Every 36 seconds a person dies in the United States from heart disease. Elevated levels of low-density lipoprotein cholesterol (LDL-c) in the circulation over long periods promotes plaque formation in the thin vessels that supply blood to the heart and result in heart disease.
Precision BioSciences has announced the publication of preclinical data of a three-year follow-up study showing long-term, stable reduction of LDL-c levels in nonhuman primates (NHPs) through gene silencing using their proprietary ARCUS® genome editing platform.
The study, “Long-term Stable Reduction of Low-density Lipoprotein in Nonhuman Primates Following In Vivo Genome Editing of PCSK9” published in Molecular Therapy, was led by James M. Wilson, MD, PhD, professor of medicine and director of the Penn Gene Therapy Program and the Penn Orphan Disease Center, and Lili Wang, PhD, research director in the Penn Gene Therapy Program and research associate professor of medicine at the Perelman School of Medicine at the University of Pennsylvania.
“Building on the work we previously published in Nature Biotechnology in 2018, which was the first demonstrated use of any gene editing technology to create a clinically relevant reduction of gene expression of the PCSK9 protein in nonhuman primates, these latest preclinical results showed that targeted in vivo gene disruption with ARCUS has had a lasting therapeutic effect after a single dose and provide pivotal data for safety considerations that support advancement towards clinical translation,” says Wilson.
ARCUS is a proprietary genome editing technology developed by scientists at Precision BioSciences that uses sequence-specific DNA mega-nucleases that insert, remove, or repair DNA in living cells and organisms. The technology is based on a naturally occurring genome editing enzyme, I-CreI found in the algae Chlamydomonas reinhardtii.
I-Cre-I includes a built-in safety switch that shuts it off after a single, specific DNA edit reducing the risk of off-target edits.
The researchers delivered a gene encoding an ARCUS nuclease in an adeno-associated virus (AAV) vector to inactivate the PCSK9 gene and inhibit its protein expression.
“These results not only contribute to the growing evidence of gene editing for potential therapeutic use, but specifically showed that ARCUS nuclease gene editing could be a very promising new approach leading to treatments for heart disease patients that do not tolerate commonly used PCSK9 inhibitors,” says Wilson.
Mutations in PCSK9 that are naturally present in some individuals and prevent the expression of the gene, are associated with reduced LDL-c levels and a decreased risk of cardiovascular disease, with no apparent adverse health consequences. This observation makes PCSK9 a compelling therapeutic target for lowering LDL-c levels to render an individual resistant to heart disease.

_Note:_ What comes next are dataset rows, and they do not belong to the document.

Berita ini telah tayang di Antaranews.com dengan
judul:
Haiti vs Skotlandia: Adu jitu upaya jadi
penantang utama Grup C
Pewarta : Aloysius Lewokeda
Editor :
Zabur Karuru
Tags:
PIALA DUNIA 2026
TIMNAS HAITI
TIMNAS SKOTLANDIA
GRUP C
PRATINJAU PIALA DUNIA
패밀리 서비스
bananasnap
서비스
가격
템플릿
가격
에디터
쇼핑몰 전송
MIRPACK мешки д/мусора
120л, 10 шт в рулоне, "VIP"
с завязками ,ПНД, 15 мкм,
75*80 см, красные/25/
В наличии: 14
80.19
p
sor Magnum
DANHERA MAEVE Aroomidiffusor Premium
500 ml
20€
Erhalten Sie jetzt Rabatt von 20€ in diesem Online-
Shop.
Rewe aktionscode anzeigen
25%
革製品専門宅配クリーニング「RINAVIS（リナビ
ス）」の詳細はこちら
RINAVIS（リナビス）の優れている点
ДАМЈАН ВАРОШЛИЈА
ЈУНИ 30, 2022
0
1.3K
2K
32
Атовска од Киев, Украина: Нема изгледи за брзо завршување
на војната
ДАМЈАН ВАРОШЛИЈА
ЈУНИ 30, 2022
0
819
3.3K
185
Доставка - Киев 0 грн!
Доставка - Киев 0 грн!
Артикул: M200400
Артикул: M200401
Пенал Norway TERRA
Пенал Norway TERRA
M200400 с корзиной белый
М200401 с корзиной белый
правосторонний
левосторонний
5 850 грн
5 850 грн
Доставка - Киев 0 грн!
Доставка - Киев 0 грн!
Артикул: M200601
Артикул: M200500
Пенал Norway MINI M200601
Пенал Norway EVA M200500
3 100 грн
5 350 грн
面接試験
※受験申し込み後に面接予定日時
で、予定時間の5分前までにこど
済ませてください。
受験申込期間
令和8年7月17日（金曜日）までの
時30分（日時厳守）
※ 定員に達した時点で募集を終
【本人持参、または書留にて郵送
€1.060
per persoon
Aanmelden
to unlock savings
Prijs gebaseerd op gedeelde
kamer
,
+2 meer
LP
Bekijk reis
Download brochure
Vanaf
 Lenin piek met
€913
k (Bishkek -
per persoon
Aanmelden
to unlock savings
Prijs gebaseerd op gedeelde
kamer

In liver cells, PCSK9, a protein cleaving enzyme, binds and breaks down LDL-receptors that take up LDL-c and normally reduce circulating LDL-c levels.
The research team monitored NHPs for more than three years and have continued to show a sustained reduction in LDL-c levels and stable gene editing without any obvious adverse effects. After the single treatment, NHPs continue to show reductions of up to 85% in PCSK9 protein levels and a 56% in LDL-c levels.
“To our knowledge, this is the longest duration gene editing data in a large animal model. The data demonstrates that a single administration of an ARCUS nuclease could represent a potential one-time, permanent treatment for familial hypercholesteremia,” said Derek Jantz, PhD, co-author on the paper and chief scientific officer at Precision BioSciences.
“ARCUS has attributes that we believe significantly differentiate it from RNAi or conventional AAV gene therapy approaches, as well as CRISPR gene editing approaches. At more than three years out, we are seeing a stable gene edit that is being inherited by subsequent generations of hepatocytes, and evidence thus far supports that this is a permanent change. We look forward to continued monitoring of these animals and applying these learnings to our other in vivo gene editing programs,” says Jantz.
A unique challenge in translational research of in vivo genome editing is to demonstrate human genome-specificity. The researchers use the ARCUS mega-nuclease to target a sequence conserved between the human and NHP PCSK9 gene. This allows them to evaluate on-target editing and safety in NHPs.
The authors show low-frequency off-target editing remains stable with no apparent changes in the tissue architecture of the liver. Since human genome-specific off-target editing cannot be tested in NHPs, the authors use a chimeric liver humanized mouse model to study on- and off-targeting in primary human hepatocytes in vivo. These mice lack an immune system and that could increase off-target edits. In further studies the team is exploring the possibility of reducing mega-nuclease expression by using a weak promoter to further reduce off-target activity without affecting on target editing.